Diabetes mellitus (DM) is accompanied by the development of hypoxia, which disturbs the physicochemical properties of the erythrocyte membrane and further leads to the occurrence of anemia and a reduction of the lifespan. In response, the body activates compensatory reactions directed at a renewal of the red blood cell pool and an increase in tissue oxygenation. In this study the influence of Agaricus brasiliensis and Ganoderma lucidum medicinal mushroom mycelia on the erythron system of control and streptozotocin (STZ)-induced diabetic rats were investigated. Wistar outbred white male rats were intraperitoneally injected with saline (control rats) or STZ (50 mg/kg, DM rats) and orally treated with placebo or submerged culture mycelium powder (1 g/kg/day) for 2 weeks. Peripheral blood erythrocytes were collected.

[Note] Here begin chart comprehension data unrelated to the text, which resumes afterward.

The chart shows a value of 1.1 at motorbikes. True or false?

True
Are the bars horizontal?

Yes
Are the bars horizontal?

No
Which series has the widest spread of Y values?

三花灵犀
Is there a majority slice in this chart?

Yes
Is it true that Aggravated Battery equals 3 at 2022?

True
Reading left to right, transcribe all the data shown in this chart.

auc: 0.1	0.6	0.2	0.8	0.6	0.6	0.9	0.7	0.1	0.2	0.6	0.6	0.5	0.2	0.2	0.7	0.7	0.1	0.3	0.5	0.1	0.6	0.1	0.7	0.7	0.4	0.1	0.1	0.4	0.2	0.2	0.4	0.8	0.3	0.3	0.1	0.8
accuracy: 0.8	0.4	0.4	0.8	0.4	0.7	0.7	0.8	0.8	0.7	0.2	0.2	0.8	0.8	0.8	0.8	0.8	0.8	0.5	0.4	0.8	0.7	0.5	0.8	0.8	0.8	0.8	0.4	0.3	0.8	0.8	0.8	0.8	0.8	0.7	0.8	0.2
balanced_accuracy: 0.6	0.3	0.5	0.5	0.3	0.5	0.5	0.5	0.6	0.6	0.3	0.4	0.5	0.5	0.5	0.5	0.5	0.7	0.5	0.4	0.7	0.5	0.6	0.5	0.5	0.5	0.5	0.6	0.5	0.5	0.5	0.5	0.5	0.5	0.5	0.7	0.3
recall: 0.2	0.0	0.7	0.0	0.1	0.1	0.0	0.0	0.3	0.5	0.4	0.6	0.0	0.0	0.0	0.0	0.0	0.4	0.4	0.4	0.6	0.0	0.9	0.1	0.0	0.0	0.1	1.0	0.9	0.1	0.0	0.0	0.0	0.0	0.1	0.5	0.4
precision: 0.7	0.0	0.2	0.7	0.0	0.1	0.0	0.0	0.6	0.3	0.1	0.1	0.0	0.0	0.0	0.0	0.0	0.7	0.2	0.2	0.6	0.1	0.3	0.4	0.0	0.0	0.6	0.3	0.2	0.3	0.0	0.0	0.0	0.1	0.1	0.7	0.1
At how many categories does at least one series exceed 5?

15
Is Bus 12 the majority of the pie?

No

Hypoglycemic effects of A. brasiliensis and G. lucidum occurred in the diabetic rats, as evidenced by decreased blood glucose and glycosylated hemoglobin concentrations. In STZ-diabetic animals treated with submerged culture mycelium powder, an increase in the number of erythrocytes in the bloodstream (an antianemic effect), erythrocyte resistance to acid hemolysis, and the normalization of fetal hemoglobin concentrations, along with the intensification of erythropoiesis were observed. In conclusion, our results suggest that in diabetic animals A. brasiliensis and G. lucidum have therapeutic effects that manifest in hypoglycemic and antianemic action.